It was a relief to see that the glass hadn’t broken when my framed master’s certificate from the Confrerie de St-Etienne fell off the wall. Then I wondered if it were an omen because it fell just as I was surfing to see if that brotherhood had scheduled its harvest banquet while I will be in Alsace next September. This exalted order was founded in the fifteenth century, in the village of Ammerschwihr, a few kilometers from Colmar. Its first written records date to 1440 when it was known as Herrenstubengesellschaft, truly a male club.
My induction was much later than that, dating to 1974. I am grateful for the changes that have taken place in the intervening 500-plus years. Originally it was very restrictive and quite rigid in the conduct of its meetings. No shirt sleeves, no gambling, no swearing. There were only twenty men in the beginnning, and they were a powerful force in the region. They determined just about everything having to do with the raising and nurturing of vines, the production of wine, and, above all, who would be selected for membership. Sons of deceased members could join, daughters could not.
In 1848 the Confrerie went missing. There is no provable explanation, but most archivists in the group think it was because the young men in turbulent mid-nineteenth century France wanted to break from all tradition and would not join. Others said it was because government authorities feared the group was seditious, but a friend, something of a cynic, said it was because the 1848 vintage was so poor it did not deserve a celebration.
Today’s Confrerie resulted from the re-building of Ammerschwihr after World War II. The town had been all but annihilated by Allied bombings, so the villagers, instead of giving up their town, formed the Friends of Ammerschwihr to call attention to their pluck and reconstruction programs. That society gave the Confrerie a rebirth in the spring of 1947.

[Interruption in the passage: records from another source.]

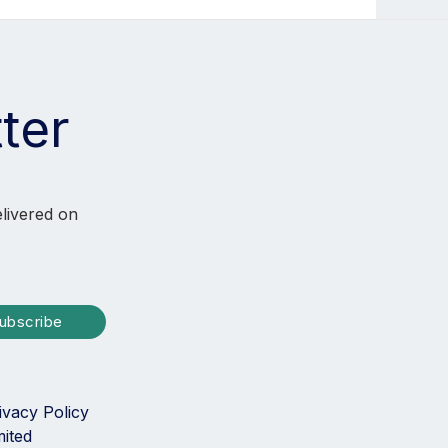
ter
elivered on
ubscribe
ivacy Policy
mited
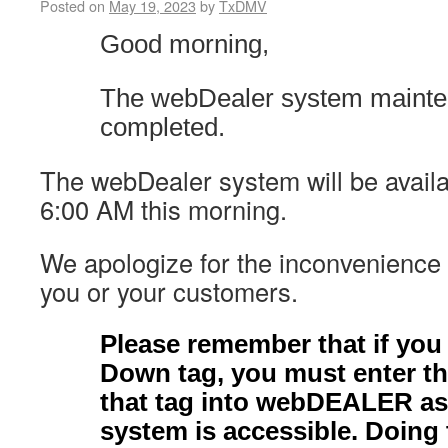
Posted on
May 19, 2023
by
TxDMV
Good morning,
The webDealer system mainte
completed.
The webDealer system will be availab
6:00 AM this morning.
We apologize for the inconvenience
you or your customers.
Please remember that if you
Down tag, you must enter th
that tag into webDEALER as
system is accessible. Doing 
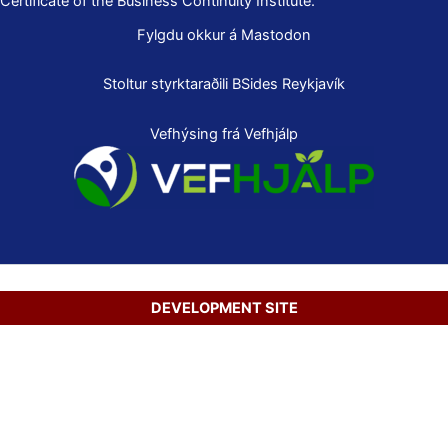
Certificate of the Business Continuity Institute.
Fylgdu okkur á Mastodon
Stoltur styrktaraðili
BSides Reykjavík
Vefhýsing frá Vefhjálp
DEVELOPMENT SITE
Copyright © 2026 Secure Net Ltd.
Íslenska
(
Icelandic
)
English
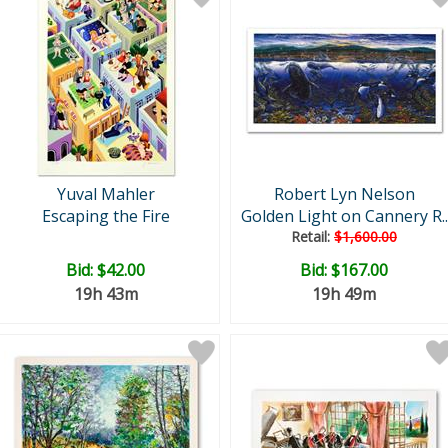
Yuval Mahler
Robert Lyn Nelson
Escaping the Fire
Golden Light on Cannery R..
Retail:
$1,600.00
Bid:
$42.00
Bid:
$167.00
19h 43m
19h 49m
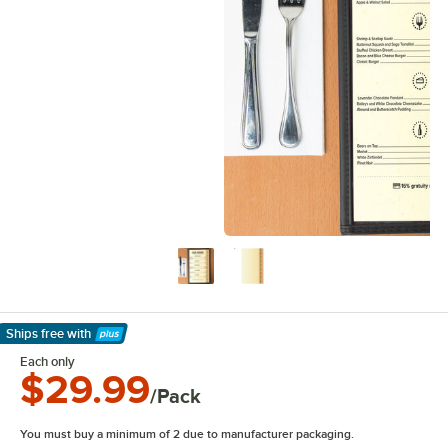
Ships free
with
Learn More
Each only
$29.99
/Pack
You must buy a minimum of 2 due to manufacturer packaging.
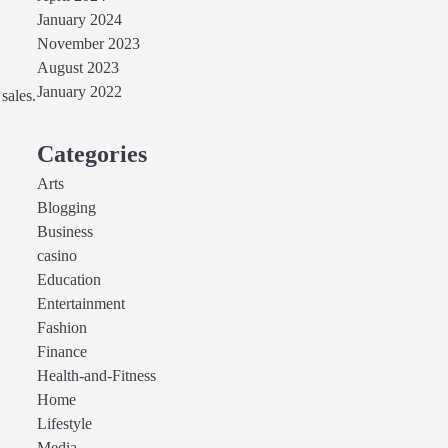
January 2024
November 2023
August 2023
January 2022
sales.
Categories
Arts
Blogging
Business
casino
Education
Entertainment
Fashion
Finance
Health-and-Fitness
Home
Lifestyle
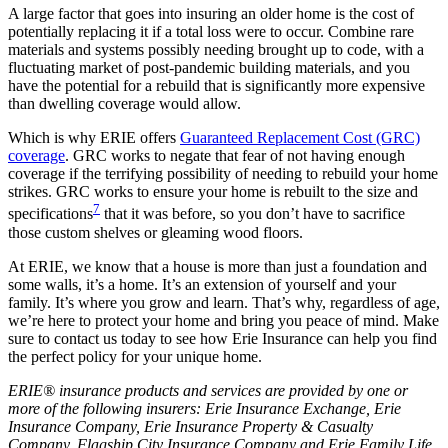
A large factor that goes into insuring an older home is the cost of
potentially replacing it if a total loss were to occur. Combine rare
materials and systems possibly needing brought up to code, with a
fluctuating market of post-pandemic building materials, and you
have the potential for a rebuild that is significantly more expensive
than dwelling coverage would allow.
Which is why ERIE offers
Guaranteed Replacement Cost (GRC)
coverage
. GRC works to negate that fear of not having enough
coverage if the terrifying possibility of needing to rebuild your home
strikes. GRC works to ensure your home is rebuilt to the size and
7
specifications
that it was before, so you don’t have to sacrifice
those custom shelves or gleaming wood floors.
At ERIE, we know that a house is more than just a foundation and
some walls, it’s a home. It’s an extension of yourself and your
family. It’s where you grow and learn. That’s why, regardless of age,
we’re here to protect your home and bring you peace of mind. Make
sure to contact us today to see how Erie Insurance can help you find
the perfect policy for your unique home.
ERIE® insurance products and services are provided by one or
more of the following insurers: Erie Insurance Exchange, Erie
Insurance Company, Erie Insurance Property & Casualty
Company, Flagship City Insurance Company and Erie Family Life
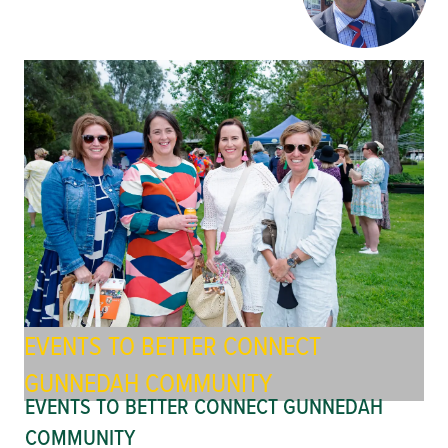
EVENTS TO BETTER CONNECT
GUNNEDAH COMMUNITY
EVENTS TO BETTER CONNECT GUNNEDAH
COMMUNITY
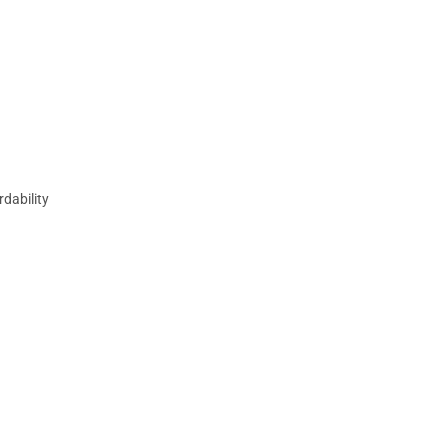
rdability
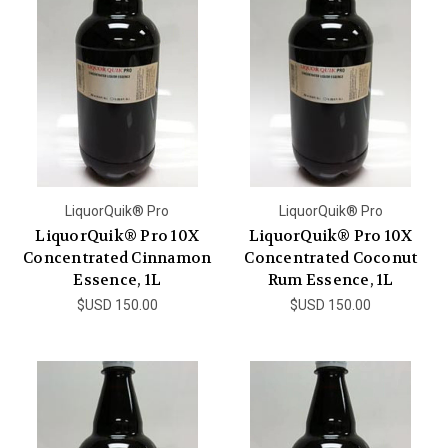
LiquorQuik® Pro
LiquorQuik® Pro
LiquorQuik® Pro 10X
LiquorQuik® Pro 10X
Concentrated Cinnamon
Concentrated Coconut
Essence, 1L
Rum Essence, 1L
$USD 150.00
$USD 150.00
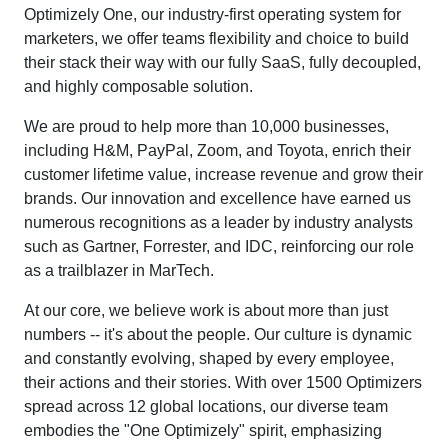
Optimizely One, our industry-first operating system for
marketers, we offer teams flexibility and choice to build
their stack their way with our fully SaaS, fully decoupled,
and highly composable solution.
We are proud to help more than 10,000 businesses,
including H&M, PayPal, Zoom, and Toyota, enrich their
customer lifetime value, increase revenue and grow their
brands. Our innovation and excellence have earned us
numerous recognitions as a leader by industry analysts
such as Gartner, Forrester, and IDC, reinforcing our role
as a trailblazer in MarTech.
At our core, we believe work is about more than just
numbers -- it's about the people. Our culture is dynamic
and constantly evolving, shaped by every employee,
their actions and their stories. With over 1500 Optimizers
spread across 12 global locations, our diverse team
embodies the "One Optimizely" spirit, emphasizing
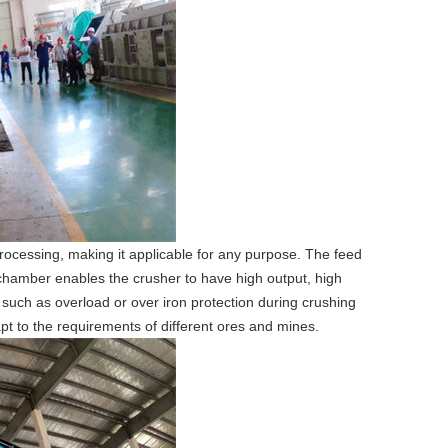
ocessing, making it applicable for any purpose. The feed
 chamber enables the crusher to have high output, high
such as overload or over iron protection during crushing
pt to the requirements of different ores and mines.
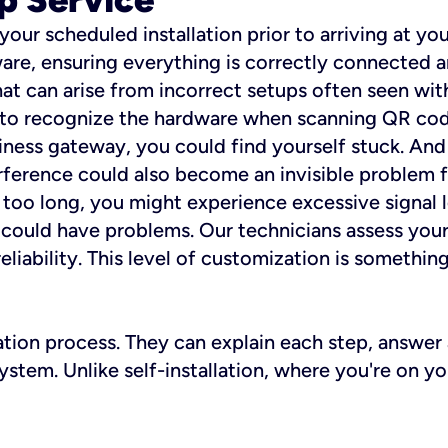
 your scheduled installation prior to arriving at yo
re, ensuring everything is correctly connected a
t can arise from incorrect setups often seen with
e to recognize the hardware when scanning QR codes
ness gateway, you could find yourself stuck. And i
erference could also become an invisible problem fo
 too long, you might experience excessive signal l
ou could have problems. Our technicians assess you
ability. This level of customization is something s
llation process. They can explain each step, answe
stem. Unlike self-installation, where you're on yo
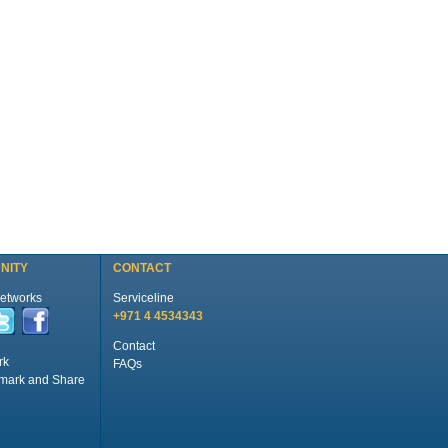
NITY
CONTACT
Networks
Serviceline
+971 4 4534343
Contact
rk
FAQs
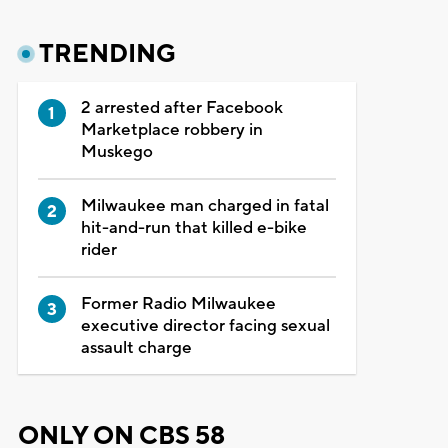
TRENDING
2 arrested after Facebook
Marketplace robbery in
Muskego
Milwaukee man charged in fatal
hit-and-run that killed e-bike
rider
Former Radio Milwaukee
executive director facing sexual
assault charge
ONLY ON CBS 58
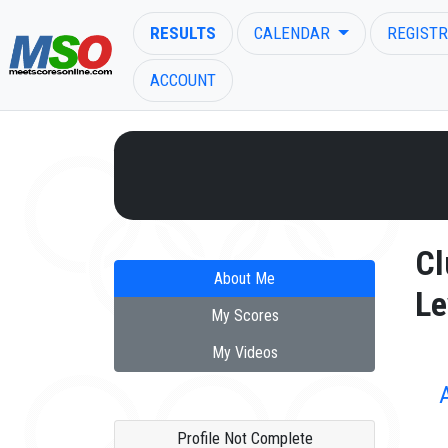
RESULTS
CALENDAR
REGISTR
ACCOUNT
ENTER SEARCH ABOVE
Cl
About Me
Le
My Scores
My Videos
Profile Not Complete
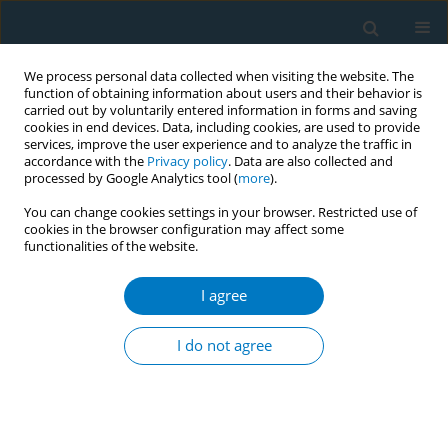
We process personal data collected when visiting the website. The
function of obtaining information about users and their behavior is
carried out by voluntarily entered information in forms and saving
cookies in end devices. Data, including cookies, are used to provide
services, improve the user experience and to analyze the traffic in
accordance with the
Privacy policy
. Data are also collected and
processed by Google Analytics tool (
more
).
You can change cookies settings in your browser. Restricted use of
cookies in the browser configuration may affect some
functionalities of the website.
January/2009 vol. 5
I agree
REVIEW PAPER
Youth tobacco use cessation:
I do not agree
2008 update
1,2
2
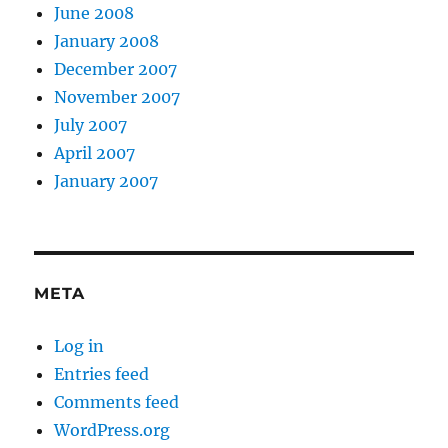
June 2008
January 2008
December 2007
November 2007
July 2007
April 2007
January 2007
META
Log in
Entries feed
Comments feed
WordPress.org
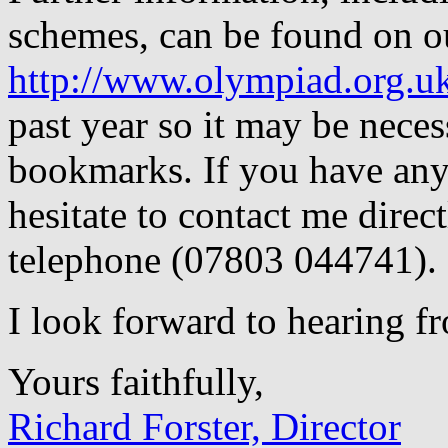
schemes, can be found on o
http://www.olympiad.org.u
past year so it may be nece
bookmarks. If you have any 
hesitate to contact me direct
telephone (07803 044741).
I look forward to hearing f
Yours faithfully,
Richard Forster, Director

Though serious in purpose, the new iteration is a fun-loving crowd, and when their leaders have finished grading the wines and lobbying for improved wine law, they host four or five grand reunions every year to spoof themselves, honor their past, sing bawdy songs, and eat and drink well into the night. Today’s Confrerie is open to women and to anyone who can demonstrate a genuine interest in and knowledge of wine with, of course a special allegiance to the wines of Alsace.
One becomes an apprenti by distinguishing by taste the difference between a vin ordinaire and un vin fin. After a year, the candidate can become a compagnon by correctly in a blind tasting picking out a Riesling, a Gewurztraminer, a Pinot Gris, and a Muscat. We maitres, however, have to stand before the grand jury and demonstrate a sound knowledge of Alsace wines and swear to drink Alsace wines for the rest of our lives.
After the inductions, jury members eulogize the wines and command us all to swallow, absorb, consume, taste, and appreciate these marvelous gifts of God. And then, we raise our glasses, mugs, goblets, chalices, beakers, or whatever else is handy to those who made these gifts possible.
I put my certificate back on the wall and determined to live for the fall reunion.